• You are, of course, free to suggest your own project and discuss it with us.

• To ensure that everyone knows what they should do and we know what you are actually doing, you will submit a short (about 1-2 pages) proposal for the project you decide on. This should include e.g. deliverables in terms of code or algorithms, a plan of attack for your problem, more background references, examples, etc. Deadline is Thursday, April 13.

• Projects from our list of suggestions will be assigned on a first-come-first-served basis, so don't wait until the last minute to have a look. If you picked a project, send an announcement over Moodle so that everyone knows.

• You can work on these projects in groups of up to two people.

The name after each project title indicate the contact person for the project.

1. Extend Stainless' alias analysis procedure [Nicolas]
2. Build an Inox frontend with type inferrence [Romain]
3. Build a Sledgehammer-like extension for Stainless [Nicolas]
4. SMT-solver quantifiers backend in Inox [Nicolas]
5. Explore proof tactics in Welder [Romain]
6. Extend the dotty VS code plugin with support for Stainless [Nicolas]
7. Benchmark (and improve) the Stainless pipeline performance [Nicolas and Georg]
8. JS frontend for Stainless [Nicolas]

Stainless supports verification of certain imperative constructs under some aliasing restrictions.
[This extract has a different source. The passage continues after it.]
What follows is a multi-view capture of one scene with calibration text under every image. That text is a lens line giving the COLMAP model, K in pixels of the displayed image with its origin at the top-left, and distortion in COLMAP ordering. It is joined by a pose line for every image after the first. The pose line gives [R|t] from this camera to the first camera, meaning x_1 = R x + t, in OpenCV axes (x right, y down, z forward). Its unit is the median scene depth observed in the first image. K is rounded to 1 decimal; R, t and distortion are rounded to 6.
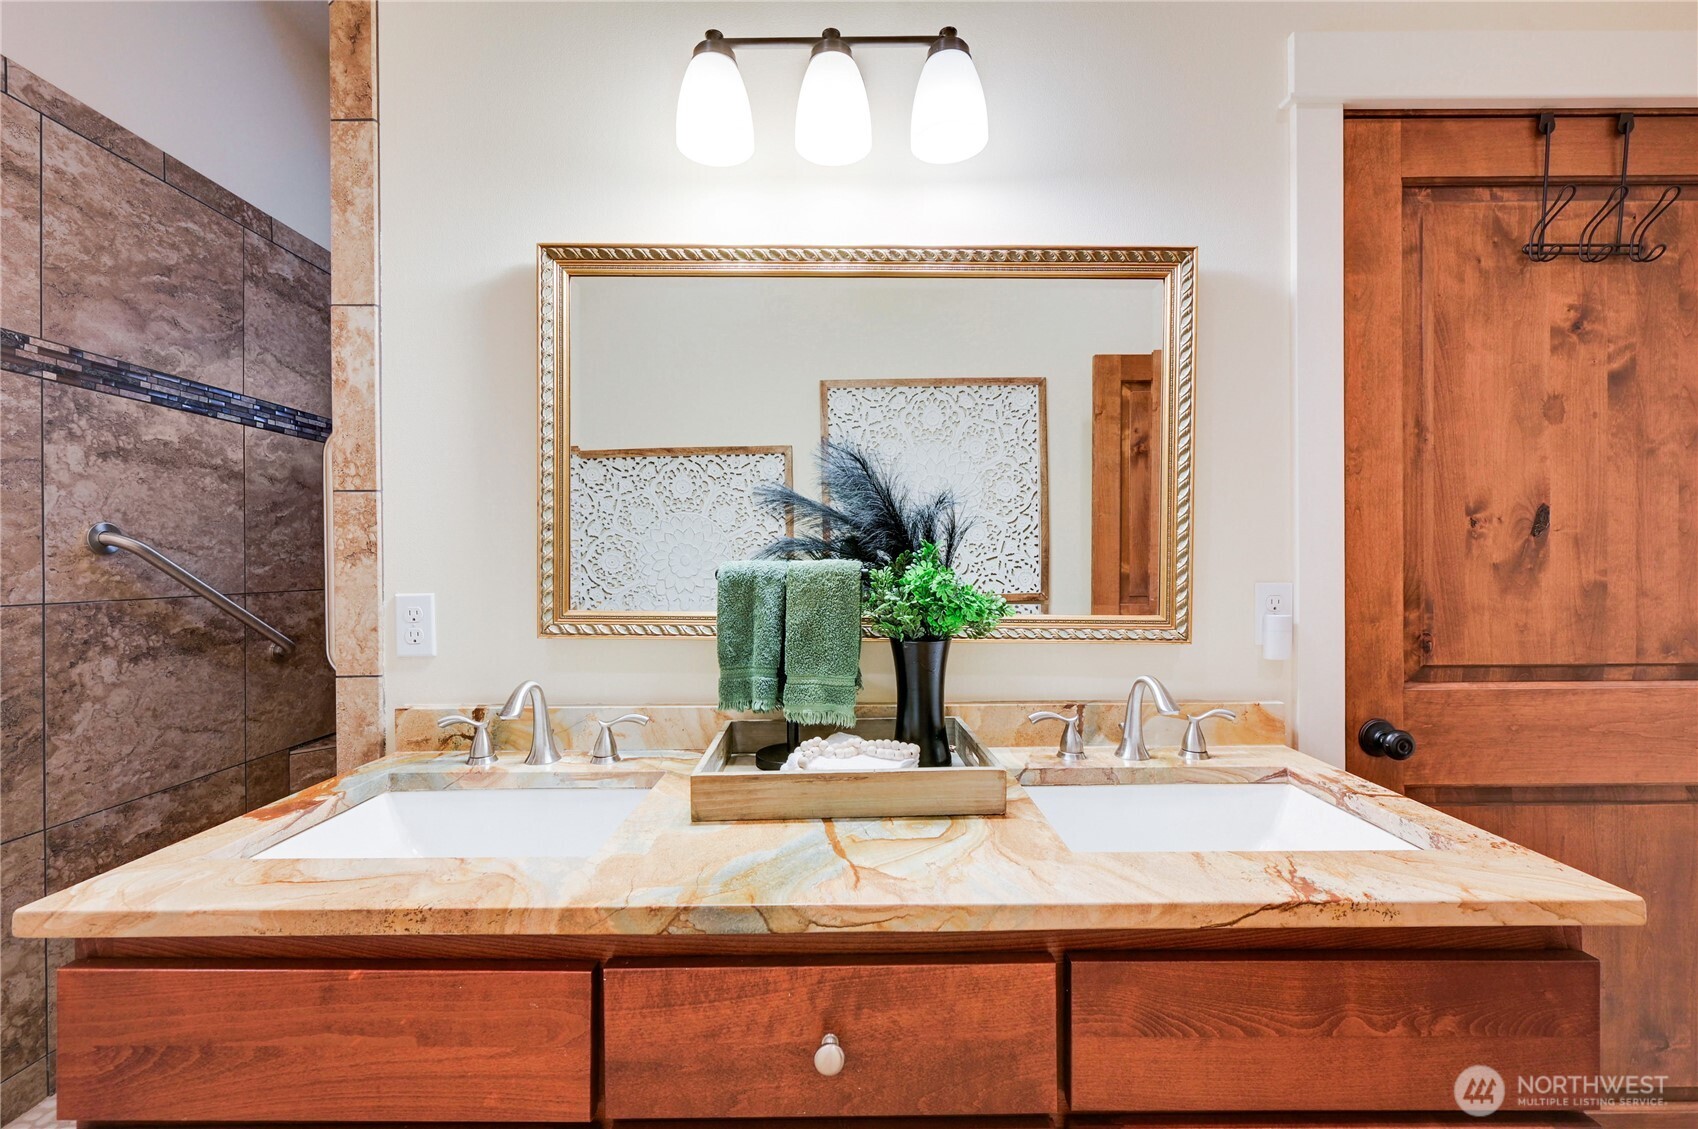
lens RADIAL K [[678.9, 0, 863.9], [0, 678.9, 567.2], [0, 0, 1]] dist [0.000781, 0.000153]
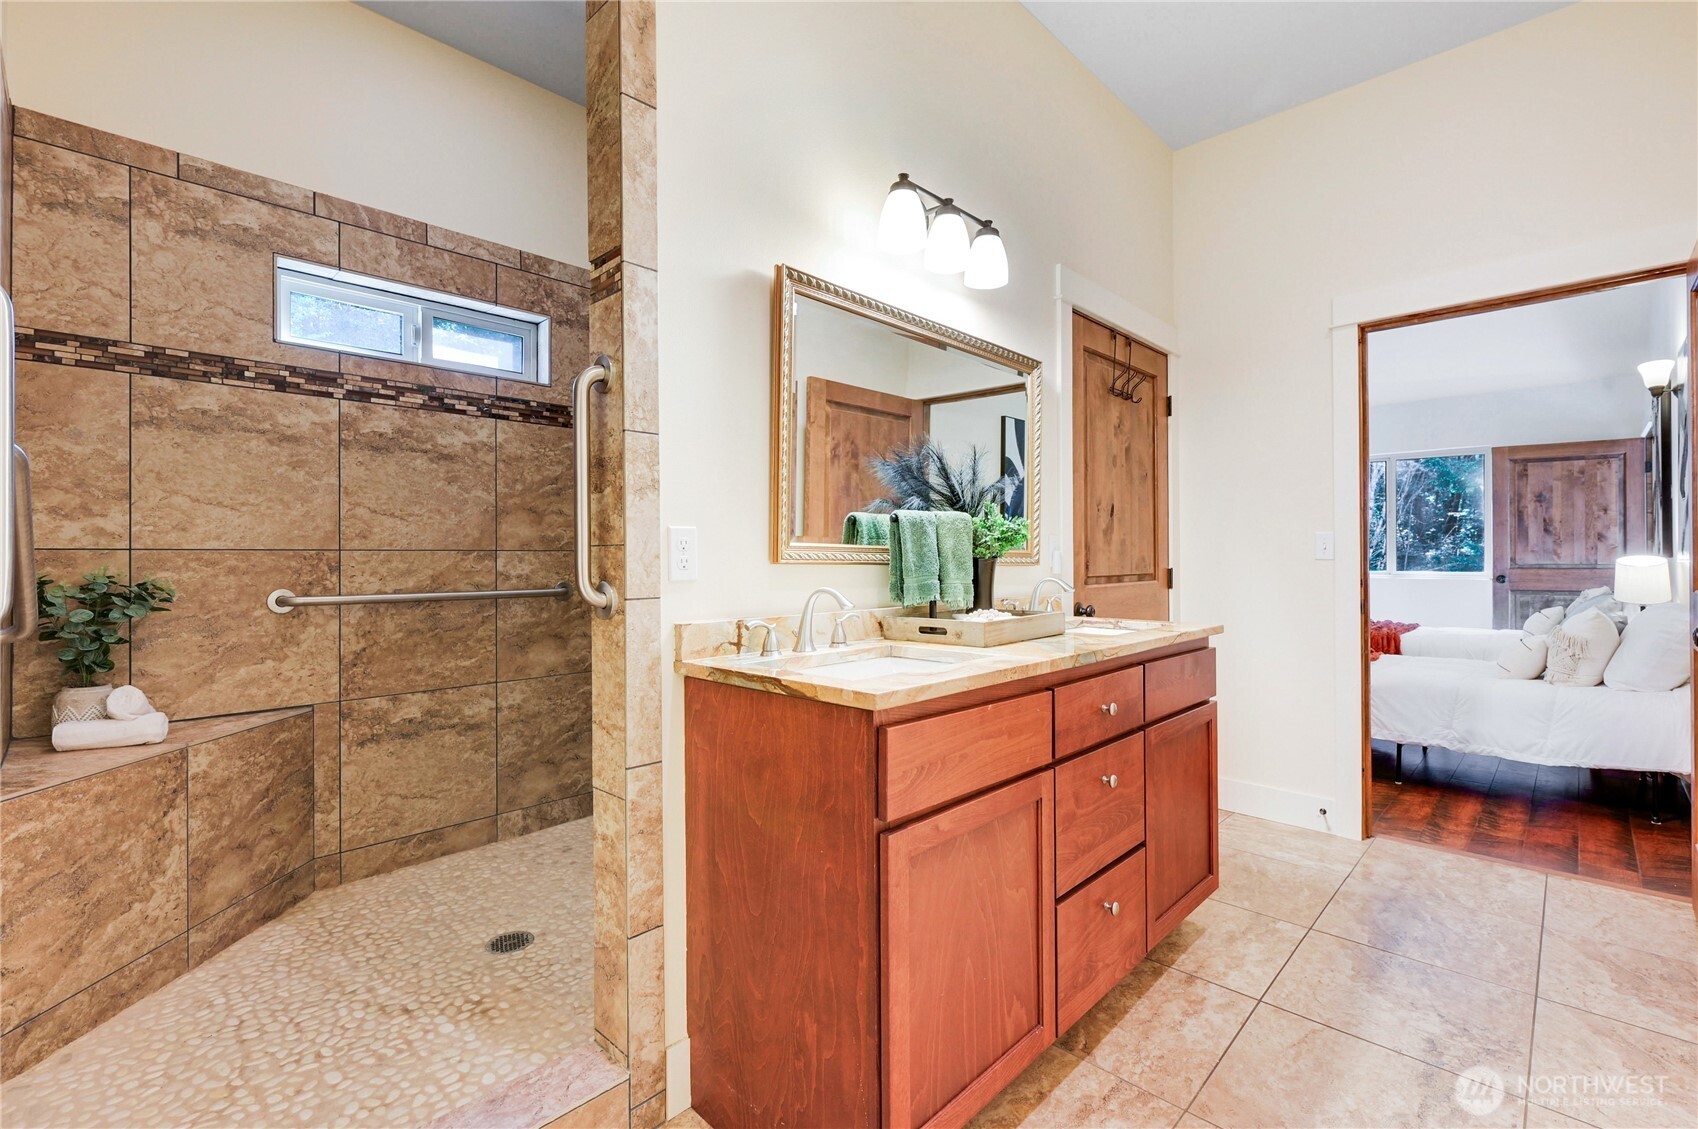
lens RADIAL K [[763.3, 0, 849.0], [0, 763.3, 564.5], [0, 0, 1]] dist [-0.000575, 0.000203]
pose [[0.691996, -0.002219, 0.721898, -1.423232], [0.007657, 0.999962, -0.004266, 0.112920], [-0.721861, 0.008480, 0.691986, -0.111933]]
The goal of this project would be to precisely define these restrictions and implement some new analysis that allow more complex cases on non-aliasing.

The Inox solver is targeted towards Scala verification and can verify Scala code through the Stainless frontend. However, using the Inox solver directly can be complicated and unintuitive due to the complexity of constructing the Inox expressions. A new parser is being developed in order to simplify this process. This project should extend this parser to parse complete programs and could form the basis of a new (and faster) Stainless frontend for simple programs.

In the presence of many lemmas and axioms, verification can become bogged down and very slow. However, proving more complex properties requires the definition of more intermediate lemmas. This project should focus on finding good heuristics to enable scalable automated verification in the presence of many lemmas.

See http://isabelle.in.tum.de/website-Isabelle2009-1/sledgehammer.html for inspiration.

Another useful direction would consist in supporting certain proof helpers such as because and by that can provide more control over which lemmas are used to prove a property.

The Inox solver is good at finding counterexamples, however this property is not always useful and can be detrimental to verification capabilities of the system. The SMT solvers that underly Inox' reasoning abilities provide support for quantified propositions. The goal of this project would be to provide a (semantic preserving) encoding for the full Inox language using these quantifiers.

As you have seen, constructing even simple inductive proofs in Welder can take a lot of repetitive work. In certain cases, it should be possible to identify proof strategies through formula introspection. The goal of this project is to identify such cases and provide a few automated proof strategies to simplify the verification of these cases.

The full Stainless verification pipeline starts from scratch at each invocation. Building on the recent VS code plugin for dotty https://github.com/smarter/vscode-dotty, provide IDE support for the Stainless system.

Alternatively, ensure the scala compiler plugin upon which Stainless is based can be used in an incremental manner (and an SBT plugin would be nice too!)

Benchmark the Stainless translation pipeline that takes Scala code and transpiles it down to Inox expressions. After identifying the major bottle-necks, consider which optimizations you could propose in the pipeline to improve its performance.

Provide a Javascript frontend for Stainless based on the recent extension with support for Any and complex subtyping.